WORK TO BE COMPLETED: Leave the pictures out. Return all other data exactly.

EXERCISE DATA:

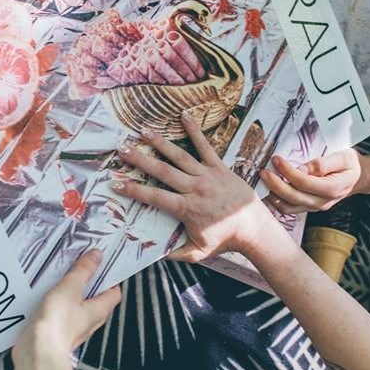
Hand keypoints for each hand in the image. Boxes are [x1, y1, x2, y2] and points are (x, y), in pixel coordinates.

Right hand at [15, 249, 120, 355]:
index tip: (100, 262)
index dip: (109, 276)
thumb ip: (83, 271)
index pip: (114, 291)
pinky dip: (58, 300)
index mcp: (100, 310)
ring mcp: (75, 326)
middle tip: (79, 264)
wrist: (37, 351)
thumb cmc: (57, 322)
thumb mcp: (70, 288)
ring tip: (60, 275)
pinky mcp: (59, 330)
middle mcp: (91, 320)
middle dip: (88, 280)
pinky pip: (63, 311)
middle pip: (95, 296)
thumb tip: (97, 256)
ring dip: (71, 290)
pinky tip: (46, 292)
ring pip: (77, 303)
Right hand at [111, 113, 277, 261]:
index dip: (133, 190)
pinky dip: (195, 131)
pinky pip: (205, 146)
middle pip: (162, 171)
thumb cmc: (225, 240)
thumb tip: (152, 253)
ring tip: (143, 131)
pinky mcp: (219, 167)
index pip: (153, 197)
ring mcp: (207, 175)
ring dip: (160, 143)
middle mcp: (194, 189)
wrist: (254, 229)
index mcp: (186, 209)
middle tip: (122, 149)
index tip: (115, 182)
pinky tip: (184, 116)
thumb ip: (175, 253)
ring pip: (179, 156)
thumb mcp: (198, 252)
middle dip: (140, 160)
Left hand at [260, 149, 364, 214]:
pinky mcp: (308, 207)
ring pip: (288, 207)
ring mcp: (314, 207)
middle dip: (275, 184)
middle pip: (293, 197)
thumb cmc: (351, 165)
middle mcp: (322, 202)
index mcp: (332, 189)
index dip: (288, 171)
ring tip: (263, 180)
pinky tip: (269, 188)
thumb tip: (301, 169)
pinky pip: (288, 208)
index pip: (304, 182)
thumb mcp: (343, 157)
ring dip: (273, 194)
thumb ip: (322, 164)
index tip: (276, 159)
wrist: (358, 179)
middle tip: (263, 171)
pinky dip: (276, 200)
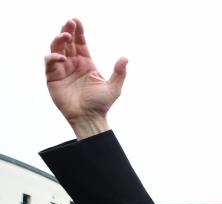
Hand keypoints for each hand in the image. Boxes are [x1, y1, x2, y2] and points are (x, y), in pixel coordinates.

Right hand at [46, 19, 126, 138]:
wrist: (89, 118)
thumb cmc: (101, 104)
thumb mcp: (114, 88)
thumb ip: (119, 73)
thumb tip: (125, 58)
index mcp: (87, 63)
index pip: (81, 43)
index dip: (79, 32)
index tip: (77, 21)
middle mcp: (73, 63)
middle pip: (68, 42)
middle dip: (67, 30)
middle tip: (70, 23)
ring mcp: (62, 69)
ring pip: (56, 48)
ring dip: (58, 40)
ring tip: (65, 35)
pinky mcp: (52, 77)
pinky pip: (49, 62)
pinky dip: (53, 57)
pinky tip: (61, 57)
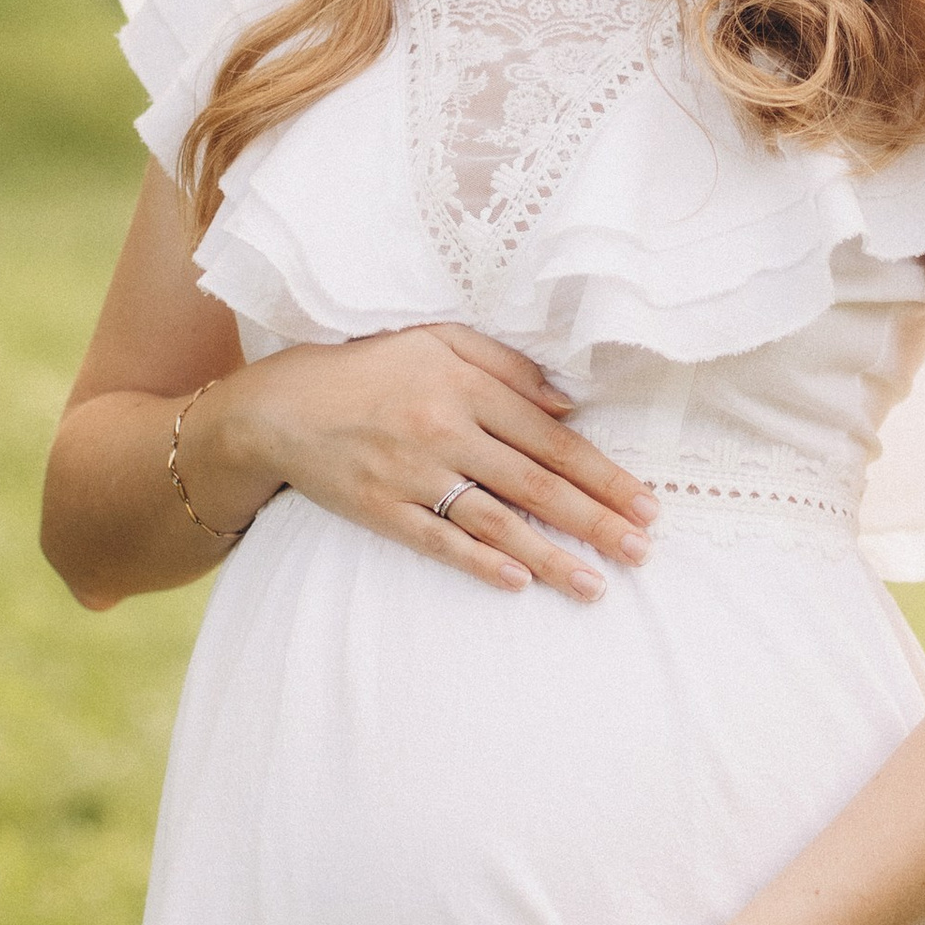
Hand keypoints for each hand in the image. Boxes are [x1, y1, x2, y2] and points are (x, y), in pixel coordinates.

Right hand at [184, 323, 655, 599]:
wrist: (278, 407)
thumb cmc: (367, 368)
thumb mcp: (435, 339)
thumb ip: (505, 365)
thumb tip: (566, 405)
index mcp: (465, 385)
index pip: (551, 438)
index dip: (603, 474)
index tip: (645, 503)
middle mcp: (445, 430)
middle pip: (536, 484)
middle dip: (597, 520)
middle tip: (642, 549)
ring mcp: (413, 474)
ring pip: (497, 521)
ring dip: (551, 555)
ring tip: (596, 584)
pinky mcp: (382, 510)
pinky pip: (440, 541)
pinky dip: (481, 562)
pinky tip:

WRITTEN RESPONSE:
Hand keypoints for each hand in the image. Boxes are [x1, y1, x2, y2] and points are (x, y), in pixel coordinates.

Right hand at [15, 249, 120, 355]:
index tip: (100, 262)
index dip: (109, 276)
thumb ip: (83, 271)
index pip: (114, 291)
pinky dip: (58, 300)
index mcp: (100, 310)
ring mcp: (75, 326)
middle tip: (79, 264)
wrist: (37, 351)
thumb cmc: (57, 322)
thumb mcp: (70, 288)
ring tip: (60, 275)
pinky mcp: (59, 330)
middle mcp: (91, 320)
middle dip: (88, 280)
pinky pip: (63, 311)
middle pip: (95, 296)
thumb tip: (97, 256)
ring dip: (71, 290)
pinky tip: (46, 292)
ring pip: (77, 303)
Right hand at [111, 113, 277, 261]:
index dip: (133, 190)
pinky dip: (195, 131)
pinky pip: (205, 146)
middle pip: (162, 171)
thumb cmc: (225, 240)
thumb tip: (152, 253)
ring tip: (143, 131)
pinky mcp: (219, 167)
index pip: (153, 197)
ring mcp: (207, 175)
ring dip: (160, 143)
middle mcp: (194, 189)
wrist: (254, 229)
index mcp: (186, 209)
middle tip: (122, 149)
index tip: (115, 182)
pinky tip: (184, 116)
thumb ip: (175, 253)
ring pip: (179, 156)
thumb mcp: (198, 252)
middle dip: (140, 160)
Left hand at [260, 149, 364, 214]:
pinky mcp: (308, 207)
ring pip: (288, 207)
ring mcp: (314, 207)
middle dip: (275, 184)
middle pip: (293, 197)
thumb cmc: (351, 165)
middle mcp: (322, 202)
index mcp: (332, 189)
index dip: (288, 171)
ring tip: (263, 180)
pinky tip: (269, 188)
thumb tip: (301, 169)
pinky pip: (288, 208)
index pip: (304, 182)
thumb mcp: (343, 157)
ring dip: (273, 194)
thumb ip: (322, 164)
index tip: (276, 159)
wrist: (358, 179)
middle tip: (263, 171)
pinky dip: (276, 200)
Hand keypoints for each hand in the image. Boxes are [x1, y1, x2, y2] and points are (x, y), in pixel coordinates.

Right hand at [46, 19, 126, 138]:
wrist: (89, 118)
thumb cmc: (101, 104)
thumb mcp: (114, 88)
thumb ip: (119, 73)
thumb tip: (125, 58)
index mcp: (87, 63)
index pip: (81, 43)
index dip: (79, 32)
index tip: (77, 21)
middle mcp: (73, 63)
middle pip: (68, 42)
middle dip: (67, 30)
middle tip: (70, 23)
ring mcp: (62, 69)
ring pip: (56, 48)
ring dip: (58, 40)
ring tip: (65, 35)
pinky mcp: (52, 77)
pinky pip: (49, 62)
pinky dip: (53, 57)
pinky tip: (61, 57)
Hand keypoints for each hand in the image. Boxes are [x1, y1, x2, y2] and points are (x, y), in pixel coordinates.

Right hand at [184, 323, 655, 599]:
wrist: (278, 407)
thumb cmc: (367, 368)
thumb mcp: (435, 339)
thumb ip: (505, 365)
thumb tip: (566, 405)
index mcp: (465, 385)
index pip: (551, 438)
index dip: (603, 474)
index tip: (645, 503)
middle mcp: (445, 430)
middle pip: (536, 484)
middle dip: (597, 520)
middle tip: (642, 549)
ring mcp: (413, 474)
ring pip: (497, 521)
ring dip: (551, 555)
ring tip: (596, 584)
pinky mcp: (382, 510)
pinky pip: (440, 541)
pinky dip: (481, 562)
pinky tip:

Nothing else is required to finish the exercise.